O que fazer: Indique todas as pessoas cujas palavras aparecem citadas entre aspas no texto sobre a assistência ao parto no Darfur.

Um hospital para meio milhão de pessoas

Na zona central, o Hospital Zalingei, também apoiado pela MSF, é a única unidade hospitalar de encaminhamento que disponibiliza cuidados secundários de saúde para umas estimadas 500 mil pessoas. Não existe mais nenhuma instalação médica em toda esta área onde seja providenciada assistência ao parto. Na sala de cirurgia do Hospital Zalingei, as equipas da MSF fazem mais de 40 cesarianas de emergência por mês.

Afaf Omar Yahya, de 35 anos, sentia fortes dores abdominais quando a gravidez estava quase a chegar ao fim. Em casa, e devido à escassez de transportes no Darfur, teve de enfrentar a difícil escolha de fazer uma deslocação de várias horas, num burro, para alcançar o Hospital Zalingei. À chegada, a equipa médica informou-a que tinha sofrido um aborto espontâneo e que tinha de lhe ser feita uma cesariana de emergência.

“Perder o bebé foi o mais doloroso para mim”, lamentou Afaf mais tarde, enquanto recuperava na ala de maternidade.

Mulheres em todo o Darfur partilham experiências semelhantes a esta, mas não há nenhuns sinais de melhoria nesta situação.

“Para a maior parte das pessoas que recebemos com complicações, estas complicações são causadas por fatores pós-parto domiciliário e por anemia durante a gravidez”, explica a responsável pelas atividades de parteiras no Hospital Zalingei, Virginie Mukamiza.

Belen Filgueira

“Não há nada”

As mulheres grávidas procuram cuidados médicos quando têm hemorragias após o parto ou sépsis.

“A maioria das instalações de saúde no Darfur são agora meros edifícios vazios. Não há staff, não há medicamentos, não há nada”, frisa a responsável pelas atividades de parteiras no Hospital Murnei, Osanatu Sento Bangura. “Antes da guerra, as pessoas tinham acesso a pelo menos centros de cuidados primários de saúde próximos de onde viviam. Agora, têm de depender de grandes hospitais que estão longe delas.”

Excerto dos dados:
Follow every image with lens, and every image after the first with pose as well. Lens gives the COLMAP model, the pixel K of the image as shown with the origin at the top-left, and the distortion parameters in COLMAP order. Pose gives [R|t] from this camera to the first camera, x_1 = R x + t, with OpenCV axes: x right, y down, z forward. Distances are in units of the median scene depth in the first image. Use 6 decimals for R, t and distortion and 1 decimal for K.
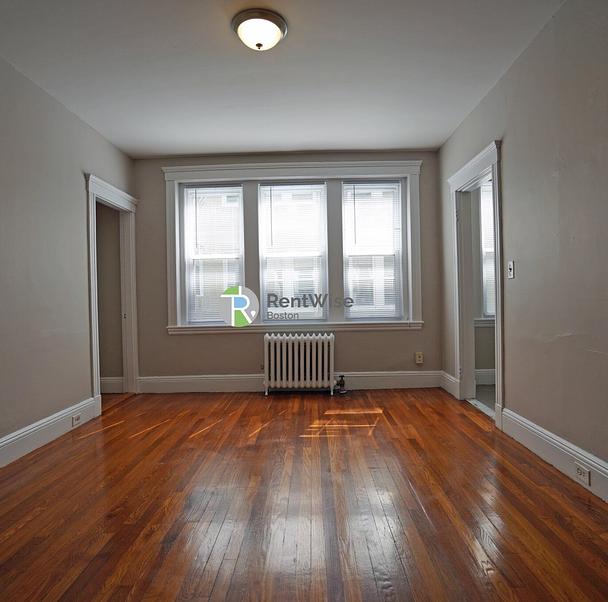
lens RADIAL K [[416.2, 0, 304.0], [0, 416.2, 301.0], [0, 0, 1]] dist [-0.048492, 0.002698]
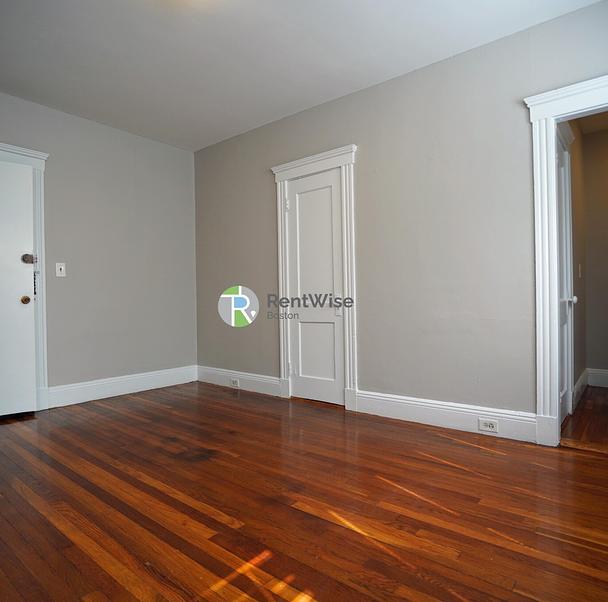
lens RADIAL K [[416.2, 0, 304.0], [0, 416.2, 301.0], [0, 0, 1]] dist [-0.048492, 0.002698]
pose [[-0.617113, 0.027418, -0.786397, 0.328311], [0.026612, 0.999548, 0.013966, 0.022533], [0.786425, -0.012309, -0.617563, 1.303370]]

Resposta:
Afaf Omar Yahya
Virginie Mukamiza
Osanatu Sento Bangura